Strategies for helping siblings cooperate and get along with each other.
“It’s mine!” “He went in my room!” “She took my toy!” Any parent of more than one child has negotiated many arguments between siblings. Whether it’s about toys, room or just generally having to be in the space, siblings often have trouble getting along. What can you do as a parent to help your children cooperate and share with their brother or sister? Michigan State University Extension recommends the following tips to smoother sibling relationships.
Teach problem-solving skills
Learning to solve problems is a skill. Teach your children steps to solve problems and give them guidelines on when to tell Mom or Dad. The Center for the Social Emotional Foundations on Early Learning offers the following problem-solving steps:
- Identify the problem.
- Think of a solution.
- Evaluate the solution for fairness.
- Try it out!
Explain to your children what you DO want to be told about, such as injuries, harmful behavior, etc., and what you expect them to solve, like sharing toys, being in their “space”, etc.
Don’t expect them to share everything
Imagine if you had to share all of your own personal possessions with someone else. You might not feel like sharing your phone all the time or having to give up that new pair of earrings. When possible, let children have their own personal possessions they don’t have to share. This might mean identifying just those one or two special things that are “off limits” to sharing.
Provide guidelines to sharing controversial items. If the family computer is often an issue, provide a schedule: Sam gets his hour on Mondays, Wednesdays and Fridays and Julia gets Tuesdays, Thursdays and Saturdays. Also, don’t overlook the importance of personal space. If your children share rooms, make sure they have a special place to keep their own items and time to be alone.

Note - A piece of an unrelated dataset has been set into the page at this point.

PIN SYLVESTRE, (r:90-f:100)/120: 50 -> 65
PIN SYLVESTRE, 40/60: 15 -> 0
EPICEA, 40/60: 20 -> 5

Find time to be one on one
Schedule time for special “dates” with your children alone. It doesn’t have to be something expensive or even out of the home. Take time to hang out together, watch their favorite TV show, bake a cake, build a birdhouse or even just going for a walk. It’s nice to know you’ve got Mom’s ear for a few minutes and don’t have to compete to be heard.
Intervene before it escalates
Most parents can identify the signs that things are starting to go awry. You hear the bickering start or see them start to roughhouse. Pay attention to those little signs that your children’s play is shifting and intervene. Help support them in choosing a more appropriate activity, insist upon some separate time or even provide a task for them to redirect their focus.
Do not compare your children to each other. While it might be tempting to point out that Daniel has no problem getting his chores done and McKenzie was quick to master her math facts, it is frustrating and hurtful to children to have their challenges highlighted in this manner. Instead, focus on their individual strengths and highlight their successes.
Model the behavior you want to see
Children learn a lot from what they observe. Do they see you getting along with your partner? Are you solving problems with words instead of arguments? Remember that children are observing everything you say and do and learning from your actions. Be mindful to create an expectation of kindness and appreciation at home.
Parenting multiple children of varying ages and personalities can be very challenging at times! Focusing on teaching sharing and cooperation can help nurture siblings relationships, limit some bickering and even lead to a calmer and more supportive household atmosphere.